The unilateral processes can be distinguished from OSI primary based on the distribution as OSI is most commonly bilateral symmetric. An infection will most commonly present with elevated laboratory values and fever in addition to surrounding soft tissue and bone marrow edema on advanced imaging. All of those features are absent in OSI. A neoplastic process will be easily distinguished based on history in the setting of a known primary malignancy and/or advanced imaging as neoplasm will commonly be a destructive process, and not have the symmetric triangular sclerotic appearance.

• Bilateral asymmetric
  • Gout: This is a crystalline arthropathy most commonly affecting middle-aged men. The most common joints involved are the hands and feet, specifically the first metatarsophalangeal (feet) and radiocarpal (hands). Patients may have elevated serum uric acid levels on laboratory analysis. On imaging, gout is an erosive process, so there should be periarticular erosions, soft tissue swelling, and in some cases, a soft tissue mass (tophus). The demographics, involvement of the hands/feet, and inflammatory changes are key distinguishing features.[15]
  • Psoriatic arthritis (PA): PA is a seronegative inflammatory arthropathy that most commonly affects the hands and feet. Most patients will have a precedent diagnosis of psoriasis with skin manifestations. Unlike gout or rheumatoid arthritis, there is no gender predilection. The involvement of the hands and feet is distal more than proximal. In other words, the interphalangeal joints are more commonly involved than the joints of the midfoot or wrist. There is commonly soft tissue swelling, erosive changes, periostitis, joint subluxations, or ankylosis. The characteristic imaging features and multifocal involvement distinguish it from OSI. [10][16][17]
  • Osteoarthritis: The hallmarks of osteoarthritis are sclerosis, osteophyte formation, and subchondral cystic change. Osteoarthritis involvement of the sacroiliac joints will manifest as changes of both sides of the joint with small osteophytes. In addition, it will not have the classic triangular sclerosis seen in OSI. 

• Bilateral symmetric
  • Ankylosing spondylitis (AS): AS is seronegative spondyloarthropathy most commonly in young adult males. Unlike other arthropathies discussed previously, this is a process that predominately involves the large joints, specifically the SI joints and spine, but can also involve the hips and shoulders. Patients will commonly be HLA-B27 positive, unlike OSI. Like OSI, the process is bilaterally symmetric. However, the gender predilection is male, and the dominate imaging feature is ankylosis starting in the sacroiliac joints progressing to the spine. OSI does not involve the joint space, will not result in ankylosis, and does not involve the spine.[18]
  •  Rheumatoid arthritis (RA): RA is a chronic inflammatory arthropathy more commonly involving women than men with peak presentation in middle-age. The hands and feet are most commonly involved; however, other joints such as the knee, shoulder, hip, sacroiliac, and spine can be involved. It is rare for a patient to have involvement of a large joint without involvement of the hands or feet. The patients will commonly present with periarticular osteopenia and erosions, unlike OSI.
  • Enteropathic arthritis: The association with inflammatory bowel disease is the distinguishing feature from OSI in these patients.

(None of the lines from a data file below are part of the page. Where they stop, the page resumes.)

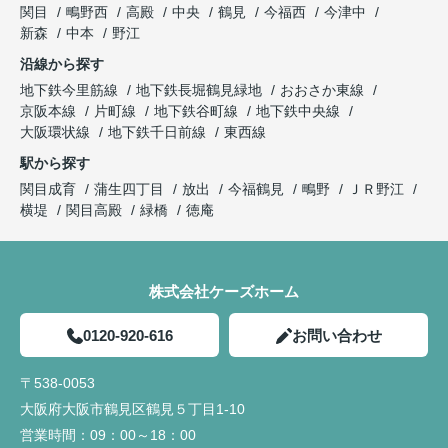
関目
鴫野西
高殿
中央
鶴見
今福西
今津中
新森
中本
野江
沿線から探す
地下鉄今里筋線
地下鉄長堀鶴見緑地
おおさか東線
京阪本線
片町線
地下鉄谷町線
地下鉄中央線
大阪環状線
地下鉄千日前線
東西線
駅から探す
関目成育
蒲生四丁目
放出
今福鶴見
鴫野
ＪＲ野江
横堤
関目高殿
緑橋
徳庵
株式会社ケーズホーム
0120-920-616
お問い合わせ
〒538-0053
大阪府大阪市鶴見区鶴見５丁目1-10
営業時間：
09：00～18：00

Other differential considerations would include spondylosis of the lumbar spine, osteoarthritis of the femoroacetabular joints, piriformis syndrome, trochanteric or iliopsoas bursitis, muscle strain or tendinosis. Low back and hip pain can have similar clinical presentations and physical exam findings; however, this processes can be easily distinguished from OSI on advanced MRI imaging of the lumbar spine and pelvis.

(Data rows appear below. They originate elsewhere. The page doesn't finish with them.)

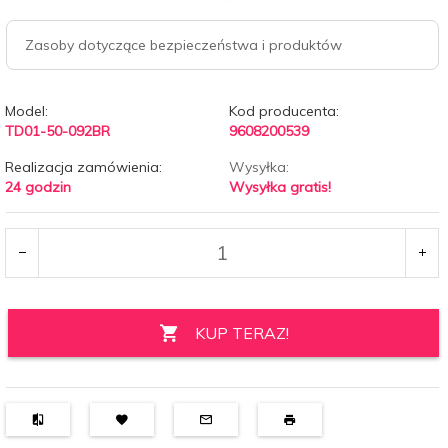
Zasoby dotyczące bezpieczeństwa i produktów
Model:
Kod producenta:
TD01-50-092BR
9608200539
Realizacja zamówienia:
Wysyłka:
24 godzin
Wysyłka gratis!
KUP TERAZ!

OCI is a self-limiting and nonprogressive disease. Most patients with OCI have an excellent outcome.

There are no known complications associated with OCI.

Not applicable as this condition is self-limiting with no proven cause. Weight gain may be a risk factor, and thus patient education should focus on promoting healthy lifestyle choices and proper nutrition. 

An interprofessional approach to this condition is generally not needed as conservative management is favored.